What is required
Extract each line of the data below that contains the string "Resources".

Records
[BEGIN]

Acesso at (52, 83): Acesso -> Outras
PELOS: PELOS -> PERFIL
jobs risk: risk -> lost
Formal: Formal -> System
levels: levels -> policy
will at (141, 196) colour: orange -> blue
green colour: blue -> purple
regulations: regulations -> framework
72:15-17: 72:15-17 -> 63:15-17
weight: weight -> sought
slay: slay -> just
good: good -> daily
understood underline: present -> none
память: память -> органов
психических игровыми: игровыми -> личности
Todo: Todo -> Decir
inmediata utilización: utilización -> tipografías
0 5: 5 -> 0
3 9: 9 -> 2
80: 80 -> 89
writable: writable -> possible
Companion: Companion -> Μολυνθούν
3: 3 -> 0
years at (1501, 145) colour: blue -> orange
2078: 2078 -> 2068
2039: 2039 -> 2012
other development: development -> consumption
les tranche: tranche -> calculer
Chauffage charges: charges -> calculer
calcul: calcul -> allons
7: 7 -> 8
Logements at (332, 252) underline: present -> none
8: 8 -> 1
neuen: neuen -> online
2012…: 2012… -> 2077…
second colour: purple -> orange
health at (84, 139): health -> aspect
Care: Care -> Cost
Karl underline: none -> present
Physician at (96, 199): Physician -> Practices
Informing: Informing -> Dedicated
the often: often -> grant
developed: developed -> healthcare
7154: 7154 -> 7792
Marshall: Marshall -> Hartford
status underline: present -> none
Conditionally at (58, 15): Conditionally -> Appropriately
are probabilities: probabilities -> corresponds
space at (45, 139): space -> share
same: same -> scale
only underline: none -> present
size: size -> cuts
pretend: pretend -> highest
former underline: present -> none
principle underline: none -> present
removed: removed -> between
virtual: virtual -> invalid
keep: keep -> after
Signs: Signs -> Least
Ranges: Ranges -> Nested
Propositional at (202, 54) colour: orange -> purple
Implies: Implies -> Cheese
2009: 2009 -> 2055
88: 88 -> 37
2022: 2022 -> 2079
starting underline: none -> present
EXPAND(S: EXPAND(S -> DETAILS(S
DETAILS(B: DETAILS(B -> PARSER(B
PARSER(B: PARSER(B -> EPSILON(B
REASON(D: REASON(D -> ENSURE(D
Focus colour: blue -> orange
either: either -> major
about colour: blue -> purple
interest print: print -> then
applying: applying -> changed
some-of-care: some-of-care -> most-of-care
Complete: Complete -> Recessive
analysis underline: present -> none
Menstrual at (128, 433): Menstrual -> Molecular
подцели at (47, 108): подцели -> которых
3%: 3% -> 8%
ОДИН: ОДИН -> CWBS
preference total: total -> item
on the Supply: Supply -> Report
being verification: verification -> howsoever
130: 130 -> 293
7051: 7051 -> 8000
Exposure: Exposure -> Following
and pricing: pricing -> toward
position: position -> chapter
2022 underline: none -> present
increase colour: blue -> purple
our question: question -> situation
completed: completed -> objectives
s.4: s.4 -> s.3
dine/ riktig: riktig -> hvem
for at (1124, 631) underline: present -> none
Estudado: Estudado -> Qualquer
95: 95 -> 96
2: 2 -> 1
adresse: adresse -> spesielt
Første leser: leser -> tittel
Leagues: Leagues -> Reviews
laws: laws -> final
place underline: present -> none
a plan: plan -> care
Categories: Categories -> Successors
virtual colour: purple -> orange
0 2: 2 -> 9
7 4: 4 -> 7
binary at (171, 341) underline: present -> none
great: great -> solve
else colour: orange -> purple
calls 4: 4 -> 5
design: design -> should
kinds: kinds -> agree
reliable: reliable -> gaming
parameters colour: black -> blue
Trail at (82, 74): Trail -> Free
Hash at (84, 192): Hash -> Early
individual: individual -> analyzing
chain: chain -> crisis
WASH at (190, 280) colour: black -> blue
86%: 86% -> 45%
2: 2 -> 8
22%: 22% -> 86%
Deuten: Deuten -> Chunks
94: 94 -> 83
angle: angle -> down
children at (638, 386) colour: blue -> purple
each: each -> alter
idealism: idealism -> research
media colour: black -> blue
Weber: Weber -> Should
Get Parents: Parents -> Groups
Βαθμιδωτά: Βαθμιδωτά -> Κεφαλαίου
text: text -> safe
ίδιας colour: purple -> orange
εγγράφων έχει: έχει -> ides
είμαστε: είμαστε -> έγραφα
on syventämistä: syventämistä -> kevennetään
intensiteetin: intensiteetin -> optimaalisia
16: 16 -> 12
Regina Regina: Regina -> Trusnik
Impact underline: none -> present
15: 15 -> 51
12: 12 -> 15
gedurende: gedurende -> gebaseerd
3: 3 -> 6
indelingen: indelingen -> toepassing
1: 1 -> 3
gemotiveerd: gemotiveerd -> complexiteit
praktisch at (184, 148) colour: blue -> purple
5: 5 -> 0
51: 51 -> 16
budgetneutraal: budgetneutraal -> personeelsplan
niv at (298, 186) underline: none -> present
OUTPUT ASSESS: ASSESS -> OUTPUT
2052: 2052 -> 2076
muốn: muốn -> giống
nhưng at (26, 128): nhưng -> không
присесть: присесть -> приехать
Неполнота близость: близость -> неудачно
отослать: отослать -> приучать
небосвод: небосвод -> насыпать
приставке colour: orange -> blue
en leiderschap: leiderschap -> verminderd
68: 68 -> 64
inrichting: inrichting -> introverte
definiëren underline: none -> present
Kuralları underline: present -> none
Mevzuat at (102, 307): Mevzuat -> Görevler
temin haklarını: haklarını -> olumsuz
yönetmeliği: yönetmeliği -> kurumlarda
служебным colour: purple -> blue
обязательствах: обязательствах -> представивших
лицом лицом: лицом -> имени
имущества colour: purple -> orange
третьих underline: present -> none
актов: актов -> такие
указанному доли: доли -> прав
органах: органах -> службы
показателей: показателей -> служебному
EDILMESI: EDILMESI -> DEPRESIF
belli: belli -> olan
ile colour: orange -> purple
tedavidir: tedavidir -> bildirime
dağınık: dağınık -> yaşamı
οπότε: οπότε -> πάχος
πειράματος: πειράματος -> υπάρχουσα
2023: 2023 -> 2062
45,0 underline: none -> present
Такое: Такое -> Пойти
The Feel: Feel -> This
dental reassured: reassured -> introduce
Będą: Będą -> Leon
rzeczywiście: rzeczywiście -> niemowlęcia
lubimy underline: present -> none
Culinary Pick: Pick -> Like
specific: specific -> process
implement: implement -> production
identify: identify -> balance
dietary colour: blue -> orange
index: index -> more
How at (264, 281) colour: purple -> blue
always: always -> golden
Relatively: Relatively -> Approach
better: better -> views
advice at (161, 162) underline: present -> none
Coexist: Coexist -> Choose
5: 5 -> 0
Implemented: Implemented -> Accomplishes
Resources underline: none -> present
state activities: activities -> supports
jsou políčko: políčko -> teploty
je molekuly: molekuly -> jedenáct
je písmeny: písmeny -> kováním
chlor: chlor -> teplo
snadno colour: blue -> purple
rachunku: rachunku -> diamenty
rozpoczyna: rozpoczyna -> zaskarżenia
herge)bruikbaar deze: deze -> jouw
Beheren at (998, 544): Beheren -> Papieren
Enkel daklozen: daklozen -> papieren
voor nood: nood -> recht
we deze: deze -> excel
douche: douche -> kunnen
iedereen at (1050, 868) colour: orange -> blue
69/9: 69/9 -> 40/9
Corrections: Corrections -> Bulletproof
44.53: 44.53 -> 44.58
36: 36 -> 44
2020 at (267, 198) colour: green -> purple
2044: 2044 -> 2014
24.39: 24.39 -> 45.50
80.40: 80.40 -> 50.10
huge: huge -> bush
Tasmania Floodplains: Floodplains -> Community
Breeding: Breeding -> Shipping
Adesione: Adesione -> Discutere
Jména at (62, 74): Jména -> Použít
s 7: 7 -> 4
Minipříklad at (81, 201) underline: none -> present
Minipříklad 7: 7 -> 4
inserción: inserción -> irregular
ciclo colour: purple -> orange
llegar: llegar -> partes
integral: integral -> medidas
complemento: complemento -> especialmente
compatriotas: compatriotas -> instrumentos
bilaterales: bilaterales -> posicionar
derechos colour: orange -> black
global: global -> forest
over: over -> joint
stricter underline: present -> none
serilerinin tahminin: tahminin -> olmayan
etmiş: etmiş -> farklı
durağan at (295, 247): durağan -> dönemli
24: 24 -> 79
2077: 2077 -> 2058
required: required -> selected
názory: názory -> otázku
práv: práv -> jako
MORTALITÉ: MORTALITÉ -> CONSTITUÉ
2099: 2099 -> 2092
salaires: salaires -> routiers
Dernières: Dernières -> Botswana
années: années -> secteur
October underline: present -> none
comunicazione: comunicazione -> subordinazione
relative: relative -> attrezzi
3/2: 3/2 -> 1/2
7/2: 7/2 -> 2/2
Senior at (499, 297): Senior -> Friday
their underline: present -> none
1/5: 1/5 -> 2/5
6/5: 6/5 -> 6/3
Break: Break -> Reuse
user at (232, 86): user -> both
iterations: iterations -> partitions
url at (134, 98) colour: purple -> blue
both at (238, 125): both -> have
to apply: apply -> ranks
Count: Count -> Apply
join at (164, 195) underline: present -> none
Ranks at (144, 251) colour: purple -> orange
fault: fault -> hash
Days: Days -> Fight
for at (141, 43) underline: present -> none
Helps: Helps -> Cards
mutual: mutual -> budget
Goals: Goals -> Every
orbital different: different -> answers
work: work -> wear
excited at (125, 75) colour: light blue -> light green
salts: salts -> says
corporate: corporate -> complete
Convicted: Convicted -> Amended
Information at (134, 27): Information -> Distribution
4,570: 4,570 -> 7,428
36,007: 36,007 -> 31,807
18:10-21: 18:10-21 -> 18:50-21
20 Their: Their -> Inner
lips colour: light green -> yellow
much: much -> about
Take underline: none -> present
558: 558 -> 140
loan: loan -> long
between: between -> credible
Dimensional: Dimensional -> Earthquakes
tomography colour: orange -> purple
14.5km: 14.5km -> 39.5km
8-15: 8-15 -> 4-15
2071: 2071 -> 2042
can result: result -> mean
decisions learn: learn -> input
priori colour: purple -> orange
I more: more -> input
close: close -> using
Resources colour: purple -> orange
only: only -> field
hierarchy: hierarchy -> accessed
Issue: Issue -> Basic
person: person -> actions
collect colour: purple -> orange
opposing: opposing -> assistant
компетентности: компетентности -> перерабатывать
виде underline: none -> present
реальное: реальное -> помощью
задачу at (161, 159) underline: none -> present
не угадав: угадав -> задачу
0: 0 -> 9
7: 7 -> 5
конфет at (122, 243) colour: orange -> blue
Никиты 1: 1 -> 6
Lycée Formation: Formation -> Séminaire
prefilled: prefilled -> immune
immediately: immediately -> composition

[END]

Response
Resources underline: none -> present
Resources colour: purple -> orange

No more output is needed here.